Ricordo che i miei andavano ad Agrigento prima a comprare la stoffa , poi per portarla alla sarta, poi per le prove e infine per acquistare le scarpe e la borsetta analoghe…una volta ricordo che mia madre e mia zia andarono anche dalla modista e si fecero confezionare dei buffi cappellini.
Per le bambine era d’obbligo “la vesta cu li grazza curti “ (il vestitino a maniche corte): Ricordo le grandi lotte che da bambina avevo dovuto sostenere perchè I miei genitori si adeguassero a questa usanza. Fino ad una certa età infatti avevo subito la grande umiliazione di indossare vestitini a maniche lunghe e giacche piuttosto pesanti perchè i miei genitori temevano che mi raffreddassi, ma verso inove anni dichiarai che non sarei uscita se non avessi avuto un vestitino a maniche corte come quelli delle mie compagne di classe. Ricordo che I miei cercarono di aggirare l’ostacolo facendomi confezionare un vestito di seta che aveva, si le maniche corte, ma era completato da una giacca .
Io, il due pomeriggio, avevo indossato entrambi i pezzi, ma la mattina del tre, non c’era stato verso di convincermi: o mi facevano mettere “li grazza curti”, o non sarei andata in chiesa per la messa solenne…
Inutilmente mamma mi faceva notare che portavo ancora la maglietta intima a maniche lunghe che sarebbero uscite fuori da quelle corte del vestito e sarebbe stato ridicolo…ricordo che mi chiusi in bagno e girai le maniche della maglietta così tante volte da portarle ad una lunghezza inferiore di quelle del vestito, mettendo così in mostra in tutta la loro magrezza le mie braccine livide dal freddo. E così uscii…

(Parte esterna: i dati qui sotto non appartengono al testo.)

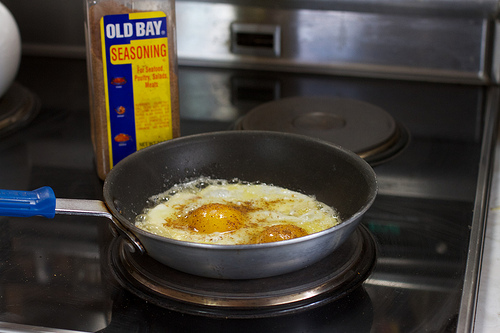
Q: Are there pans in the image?
A: Yes, there is a pan.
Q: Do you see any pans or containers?
A: Yes, there is a pan.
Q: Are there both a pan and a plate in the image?
A: Yes, there are both a pan and a plate.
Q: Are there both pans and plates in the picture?
A: Yes, there are both a pan and a plate.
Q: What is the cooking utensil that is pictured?
A: The cooking utensil is a pan.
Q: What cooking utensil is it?
A: The cooking utensil is a pan.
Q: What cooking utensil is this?
A: This is a pan.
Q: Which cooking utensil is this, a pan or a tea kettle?
A: This is a pan.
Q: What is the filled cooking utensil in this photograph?
A: The cooking utensil is a pan.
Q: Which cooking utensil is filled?
A: The cooking utensil is a pan.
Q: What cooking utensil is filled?
A: The cooking utensil is a pan.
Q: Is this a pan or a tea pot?
A: This is a pan.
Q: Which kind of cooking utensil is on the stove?
A: The cooking utensil is a pan.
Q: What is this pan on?
A: The pan is on the stove.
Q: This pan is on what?
A: The pan is on the stove.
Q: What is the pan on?
A: The pan is on the stove.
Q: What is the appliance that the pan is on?
A: The appliance is a stove.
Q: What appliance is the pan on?
A: The pan is on the stove.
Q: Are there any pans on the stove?
A: Yes, there is a pan on the stove.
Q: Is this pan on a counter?
A: No, the pan is on the stove.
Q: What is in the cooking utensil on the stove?
A: The eggs are in the pan.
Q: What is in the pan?
A: The eggs are in the pan.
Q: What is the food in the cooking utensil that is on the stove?
A: The food is eggs.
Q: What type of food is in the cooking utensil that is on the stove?
A: The food is eggs.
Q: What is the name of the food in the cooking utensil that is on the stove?
A: The food is eggs.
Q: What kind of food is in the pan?
A: The food is eggs.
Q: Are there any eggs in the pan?
A: Yes, there are eggs in the pan.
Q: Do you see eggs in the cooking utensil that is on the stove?
A: Yes, there are eggs in the pan.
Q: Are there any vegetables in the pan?
A: No, there are eggs in the pan.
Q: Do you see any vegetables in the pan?
A: No, there are eggs in the pan.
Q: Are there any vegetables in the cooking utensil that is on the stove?
A: No, there are eggs in the pan.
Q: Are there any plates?
A: Yes, there is a plate.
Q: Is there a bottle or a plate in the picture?
A: Yes, there is a plate.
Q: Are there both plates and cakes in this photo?
A: No, there is a plate but no cakes.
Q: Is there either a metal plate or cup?
A: Yes, there is a metal plate.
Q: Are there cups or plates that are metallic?
A: Yes, the plate is metallic.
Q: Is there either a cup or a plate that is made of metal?
A: Yes, the plate is made of metal.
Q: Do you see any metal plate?
A: Yes, there is a metal plate.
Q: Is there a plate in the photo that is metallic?
A: Yes, there is a plate that is metallic.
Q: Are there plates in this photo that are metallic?
A: Yes, there is a plate that is metallic.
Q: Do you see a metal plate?
A: Yes, there is a plate that is made of metal.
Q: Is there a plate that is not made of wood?
A: Yes, there is a plate that is made of metal.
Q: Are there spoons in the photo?
A: No, there are no spoons.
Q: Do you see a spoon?
A: No, there are no spoons.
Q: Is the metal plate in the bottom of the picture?
A: Yes, the plate is in the bottom of the image.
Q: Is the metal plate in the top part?
A: No, the plate is in the bottom of the image.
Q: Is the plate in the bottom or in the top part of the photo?
A: The plate is in the bottom of the image.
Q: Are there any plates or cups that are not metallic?
A: No, there is a plate but it is metallic.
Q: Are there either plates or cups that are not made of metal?
A: No, there is a plate but it is made of metal.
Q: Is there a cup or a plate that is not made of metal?
A: No, there is a plate but it is made of metal.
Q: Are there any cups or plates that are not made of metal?
A: No, there is a plate but it is made of metal.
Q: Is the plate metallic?
A: Yes, the plate is metallic.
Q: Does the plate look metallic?
A: Yes, the plate is metallic.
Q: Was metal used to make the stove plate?
A: Yes, the plate is made of metal.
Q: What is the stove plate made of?
A: The plate is made of metal.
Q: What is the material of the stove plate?
A: The plate is made of metal.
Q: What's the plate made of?
A: The plate is made of metal.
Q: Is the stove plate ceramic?
A: No, the plate is metallic.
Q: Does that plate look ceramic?
A: No, the plate is metallic.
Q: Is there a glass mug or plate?
A: No, there is a plate but it is metallic.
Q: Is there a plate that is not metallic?
A: No, there is a plate but it is metallic.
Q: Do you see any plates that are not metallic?
A: No, there is a plate but it is metallic.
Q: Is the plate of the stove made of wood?
A: No, the plate is made of metal.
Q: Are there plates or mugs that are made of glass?
A: No, there is a plate but it is made of metal.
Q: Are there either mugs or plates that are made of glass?
A: No, there is a plate but it is made of metal.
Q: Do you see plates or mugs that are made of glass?
A: No, there is a plate but it is made of metal.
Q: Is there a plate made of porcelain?
A: No, there is a plate but it is made of metal.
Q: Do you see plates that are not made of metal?
A: No, there is a plate but it is made of metal.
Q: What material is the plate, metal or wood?
A: The plate is made of metal.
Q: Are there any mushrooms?
A: No, there are no mushrooms.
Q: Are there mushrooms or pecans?
A: No, there are no mushrooms or pecans.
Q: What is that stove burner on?
A: The stove burner is on the stove.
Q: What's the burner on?
A: The stove burner is on the stove.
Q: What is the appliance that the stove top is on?
A: The appliance is a stove.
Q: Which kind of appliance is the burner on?
A: The stove top is on the stove.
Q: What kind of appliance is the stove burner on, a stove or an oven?
A: The stove burner is on a stove.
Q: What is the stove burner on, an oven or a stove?
A: The stove burner is on a stove.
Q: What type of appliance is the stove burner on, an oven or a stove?
A: The stove burner is on a stove.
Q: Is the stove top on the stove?
A: Yes, the stove top is on the stove.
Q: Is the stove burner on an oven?
A: No, the stove burner is on the stove.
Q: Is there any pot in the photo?
A: No, there are no pots.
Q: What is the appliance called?
A: The appliance is a stove.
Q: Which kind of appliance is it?
A: The appliance is a stove.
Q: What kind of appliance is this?
A: This is a stove.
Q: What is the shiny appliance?
A: The appliance is a stove.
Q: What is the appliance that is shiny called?
A: The appliance is a stove.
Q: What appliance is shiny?
A: The appliance is a stove.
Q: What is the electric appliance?
A: The appliance is a stove.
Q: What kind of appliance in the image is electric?
A: The appliance is a stove.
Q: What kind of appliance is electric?
A: The appliance is a stove.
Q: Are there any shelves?
A: No, there are no shelves.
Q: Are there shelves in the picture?
A: No, there are no shelves.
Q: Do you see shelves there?
A: No, there are no shelves.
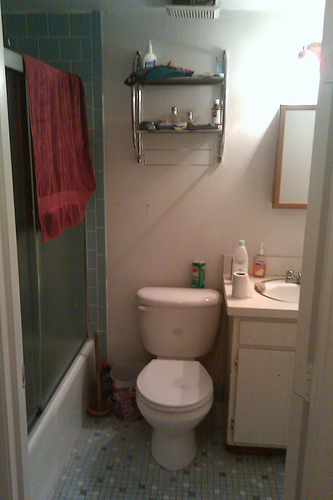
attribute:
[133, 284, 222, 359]
toilet tank — pictured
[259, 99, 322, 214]
mirror — wood-framed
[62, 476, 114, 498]
tiles — small, square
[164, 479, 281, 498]
tiles — small, square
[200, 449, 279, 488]
tiles — small, square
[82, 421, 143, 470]
tiles — small, square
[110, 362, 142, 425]
trash can — small, round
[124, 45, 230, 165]
shelf — silver, metal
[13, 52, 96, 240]
towel — red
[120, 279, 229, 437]
seat — toilet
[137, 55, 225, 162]
shelves — metal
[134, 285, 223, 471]
toilet — white, plastic, pictured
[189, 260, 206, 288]
comet cleanser — can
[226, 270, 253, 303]
roll — toilet paper, used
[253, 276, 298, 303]
sink — metal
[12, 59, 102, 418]
shower door — frosted glass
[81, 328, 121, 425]
plunger — toilet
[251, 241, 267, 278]
shampoo — bottle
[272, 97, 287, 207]
frame — wood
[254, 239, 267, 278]
hand soap — pictured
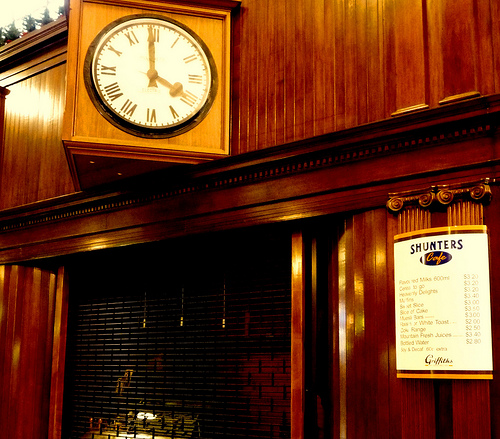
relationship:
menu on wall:
[386, 189, 499, 380] [226, 4, 497, 438]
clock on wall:
[74, 9, 243, 137] [226, 4, 497, 438]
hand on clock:
[144, 25, 168, 87] [74, 9, 243, 137]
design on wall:
[267, 135, 320, 180] [226, 4, 497, 438]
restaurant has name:
[10, 48, 500, 432] [405, 221, 486, 251]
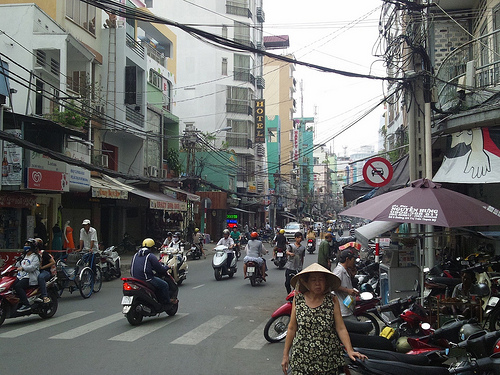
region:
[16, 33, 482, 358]
Some people are out in the city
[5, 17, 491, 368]
Some people are on their motorbikes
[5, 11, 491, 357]
Some people are using the street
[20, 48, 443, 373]
Some people are going to work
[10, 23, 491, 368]
Some people are doing some shopping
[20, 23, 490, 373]
Some people are wearing hats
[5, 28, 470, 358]
Some people are obeying the law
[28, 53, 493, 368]
Some people are out in the daytime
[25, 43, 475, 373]
Some people are having a great time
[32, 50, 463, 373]
Some people are enjoying their day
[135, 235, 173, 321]
person on a motorcycle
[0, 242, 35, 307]
person on a motorcycle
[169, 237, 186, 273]
person on a motorcycle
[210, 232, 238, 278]
person on a motorcycle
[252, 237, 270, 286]
person on a motorcycle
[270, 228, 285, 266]
person on a motorcycle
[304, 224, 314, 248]
person on a motorcycle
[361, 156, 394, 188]
traffic sign indicating no cars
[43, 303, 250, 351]
cross walk for pedestrians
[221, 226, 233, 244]
person wearing a white helmet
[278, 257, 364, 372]
Woman in a black dress with flowers on it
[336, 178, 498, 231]
Purple umbrella with white letters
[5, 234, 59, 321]
Two people riding a motorcycle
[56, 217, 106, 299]
Man driving a pedal cart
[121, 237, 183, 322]
Man on motorcycle with yellow helmet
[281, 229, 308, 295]
Person with gray shirt and black pants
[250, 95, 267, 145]
Black sign with HOTEL written in yellow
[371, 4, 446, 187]
Tangle of wires on pole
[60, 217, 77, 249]
Mannequin wearing an orange dress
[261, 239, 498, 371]
Motorcycles parked in large group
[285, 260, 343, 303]
person wearing a sun hat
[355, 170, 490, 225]
black umbrella with white text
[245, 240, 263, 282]
person on a motorcycle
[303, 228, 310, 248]
person on a motorcycle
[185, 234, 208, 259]
person on a motorcycle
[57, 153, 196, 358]
this is an asian city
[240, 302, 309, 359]
this is a woman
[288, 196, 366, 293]
this is a hat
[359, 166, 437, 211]
this is an umbrella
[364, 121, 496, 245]
the umbrella is purple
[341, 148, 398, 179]
this is a round sign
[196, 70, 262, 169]
this is a building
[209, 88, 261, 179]
this is a window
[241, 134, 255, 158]
this is a balcony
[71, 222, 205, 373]
this is a motorcylce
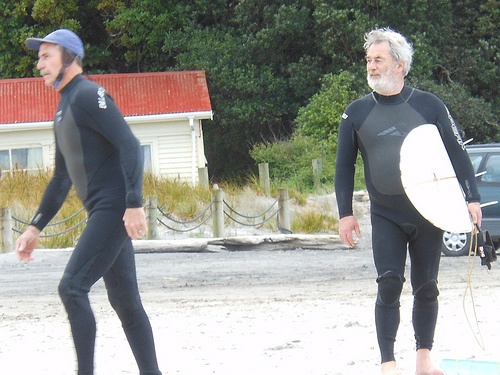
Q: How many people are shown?
A: 2.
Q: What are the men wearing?
A: Wetsuits.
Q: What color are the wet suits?
A: Black.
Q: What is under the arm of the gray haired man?
A: Surfboard.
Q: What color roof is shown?
A: Red.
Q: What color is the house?
A: White.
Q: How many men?
A: Two.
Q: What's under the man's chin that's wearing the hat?
A: Strap.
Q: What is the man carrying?
A: Surfboard.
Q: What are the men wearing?
A: Wetsuits.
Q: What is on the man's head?
A: Hat.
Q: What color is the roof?
A: Red.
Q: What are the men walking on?
A: Sand.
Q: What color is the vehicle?
A: Black.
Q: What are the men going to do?
A: Surf.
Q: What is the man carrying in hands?
A: Surfboard.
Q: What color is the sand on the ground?
A: Beige.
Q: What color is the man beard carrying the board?
A: Gray.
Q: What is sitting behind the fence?
A: House.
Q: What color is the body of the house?
A: White.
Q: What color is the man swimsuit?
A: Black.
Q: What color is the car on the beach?
A: Black.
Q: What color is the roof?
A: Red.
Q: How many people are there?
A: Two.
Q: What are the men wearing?
A: Wet suits.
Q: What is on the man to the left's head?
A: A hat.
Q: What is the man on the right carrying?
A: A surfboard.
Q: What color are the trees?
A: Green.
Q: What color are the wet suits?
A: Black.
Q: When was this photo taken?
A: Summertime.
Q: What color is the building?
A: White.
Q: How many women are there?
A: None.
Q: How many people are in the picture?
A: 2.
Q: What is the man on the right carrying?
A: Surfboard.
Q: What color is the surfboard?
A: White.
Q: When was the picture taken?
A: Daytime.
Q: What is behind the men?
A: A house and a car.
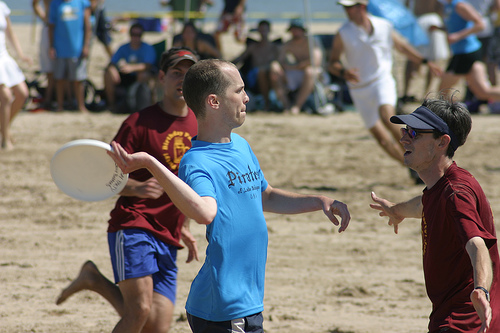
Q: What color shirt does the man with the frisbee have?
A: Blue.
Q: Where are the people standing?
A: On the sand.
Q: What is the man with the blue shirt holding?
A: Frisbee.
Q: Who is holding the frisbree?
A: The man in the blue shirt.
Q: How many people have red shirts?
A: 2.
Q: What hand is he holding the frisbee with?
A: Right.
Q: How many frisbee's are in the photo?
A: 1.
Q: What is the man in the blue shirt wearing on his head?
A: Nothing.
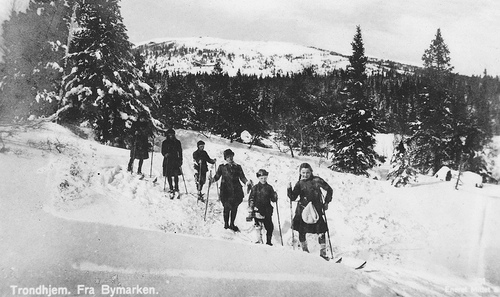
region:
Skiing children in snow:
[127, 110, 342, 258]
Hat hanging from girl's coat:
[300, 203, 317, 224]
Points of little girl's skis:
[327, 256, 369, 268]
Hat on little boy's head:
[252, 168, 272, 178]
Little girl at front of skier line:
[288, 164, 341, 256]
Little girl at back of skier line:
[122, 107, 151, 180]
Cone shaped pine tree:
[330, 24, 382, 180]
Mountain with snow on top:
[137, 40, 440, 131]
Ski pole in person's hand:
[203, 166, 215, 219]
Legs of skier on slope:
[221, 205, 238, 229]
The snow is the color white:
[352, 178, 451, 263]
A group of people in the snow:
[108, 102, 379, 259]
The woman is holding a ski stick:
[281, 177, 305, 246]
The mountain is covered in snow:
[141, 18, 356, 80]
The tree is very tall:
[2, 0, 155, 145]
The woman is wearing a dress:
[282, 158, 338, 242]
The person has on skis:
[120, 163, 165, 188]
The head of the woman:
[294, 158, 314, 182]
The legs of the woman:
[288, 207, 328, 264]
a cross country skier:
[288, 163, 345, 263]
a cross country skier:
[247, 169, 284, 244]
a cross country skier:
[202, 148, 252, 232]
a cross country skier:
[189, 138, 219, 203]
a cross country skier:
[158, 129, 189, 200]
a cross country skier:
[124, 109, 156, 177]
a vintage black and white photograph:
[0, 1, 498, 293]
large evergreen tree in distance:
[328, 25, 381, 175]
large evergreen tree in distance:
[400, 26, 489, 175]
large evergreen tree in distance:
[0, 0, 165, 151]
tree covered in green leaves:
[324, 20, 390, 170]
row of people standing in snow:
[93, 108, 370, 257]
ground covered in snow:
[0, 210, 172, 295]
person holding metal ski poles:
[279, 157, 349, 267]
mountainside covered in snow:
[140, 30, 330, 77]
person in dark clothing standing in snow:
[205, 138, 249, 243]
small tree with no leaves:
[448, 145, 473, 196]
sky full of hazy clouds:
[147, 0, 329, 38]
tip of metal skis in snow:
[332, 243, 379, 277]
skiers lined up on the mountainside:
[120, 102, 350, 259]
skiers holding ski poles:
[127, 104, 339, 273]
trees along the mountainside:
[8, 10, 488, 192]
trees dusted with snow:
[26, 14, 478, 180]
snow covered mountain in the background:
[136, 35, 454, 78]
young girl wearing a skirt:
[283, 167, 355, 262]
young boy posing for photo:
[248, 171, 298, 242]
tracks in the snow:
[76, 141, 416, 296]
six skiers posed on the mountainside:
[122, 96, 359, 273]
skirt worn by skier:
[293, 206, 325, 232]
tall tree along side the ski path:
[330, 23, 388, 173]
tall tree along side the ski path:
[2, 1, 141, 148]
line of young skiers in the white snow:
[123, 108, 367, 268]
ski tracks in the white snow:
[16, 127, 497, 293]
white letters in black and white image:
[7, 281, 162, 296]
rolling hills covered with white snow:
[130, 34, 410, 77]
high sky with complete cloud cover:
[112, 1, 499, 81]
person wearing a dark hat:
[207, 149, 247, 235]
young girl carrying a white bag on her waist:
[287, 164, 334, 261]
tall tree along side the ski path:
[392, 26, 498, 193]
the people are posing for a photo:
[102, 91, 394, 293]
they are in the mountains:
[95, 77, 392, 294]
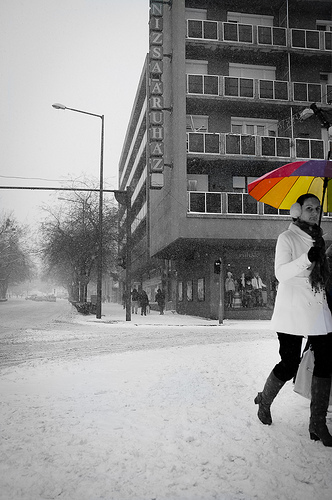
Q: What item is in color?
A: An umbrella.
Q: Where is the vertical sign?
A: On the side of the corner building.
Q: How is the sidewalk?
A: Snow covered.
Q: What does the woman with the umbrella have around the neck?
A: A scarf.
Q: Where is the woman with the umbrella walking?
A: On a sidewalk.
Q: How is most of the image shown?
A: In black and white.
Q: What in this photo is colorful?
A: An umbrella.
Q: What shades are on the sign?
A: Black and white.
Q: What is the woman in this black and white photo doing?
A: Holding a colorful umbrella.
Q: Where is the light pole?
A: On a street corner.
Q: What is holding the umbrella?
A: A lady.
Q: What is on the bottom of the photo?
A: The ground.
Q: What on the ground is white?
A: Snow.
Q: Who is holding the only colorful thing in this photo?
A: The woman.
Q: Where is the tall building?
A: It is in the background.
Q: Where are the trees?
A: On sidewalk.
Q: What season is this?
A: Winter.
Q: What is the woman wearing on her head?
A: Earmuffs.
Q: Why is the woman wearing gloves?
A: Cold weather.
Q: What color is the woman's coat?
A: White.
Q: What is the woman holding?
A: An umbrella.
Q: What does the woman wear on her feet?
A: Boots.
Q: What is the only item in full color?
A: The umbrella.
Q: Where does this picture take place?
A: In a city.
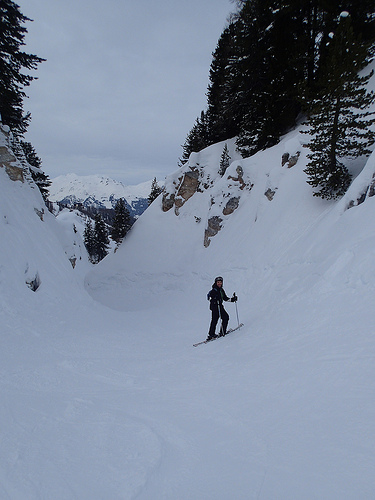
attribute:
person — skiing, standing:
[207, 277, 237, 339]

Oggi ripenso a quell’immagine con raccapriccio, ma in quel momento io ero veramente felice: avevo la mia “vesta di lu tri di maiu cu li grazza curti” come tutte le altre bambine!
Poi col passare degli anni e l’affermarsi della moda pronta cominciarono le laboriose ricerche e le prove nei negozi di Agrigento…
Ricordo Il periodo in cui si affermarono le fibre sintetiche: alcune delle mie amiche sfoggiarono dei vaporosi vestiti di Nylon e le altre le guardavamo con un po’ d’invidia , poi qualcuno mise in giro la voce che, in fotografia, il nylon non impressionava la pellicola, e io, che ho sempre amato fotografare, pensavo a come sarebbe stato divertente avere una foto delle mie amiche in sottoveste…
A diciotto anni, matricola all’università di Palermo e piena di idee sull’emancipazione femminile, comunicai ai miei genitori che non volevo più vestiti nuovi per il “tri di maiu” perchè era un giorno come tutti gli altri e non volevo adeguarmi a queste usanze “retrograde e superate”… ed uscii a “cassariarmi” con le amiche indossando una gonna pied de poule ed un maglione.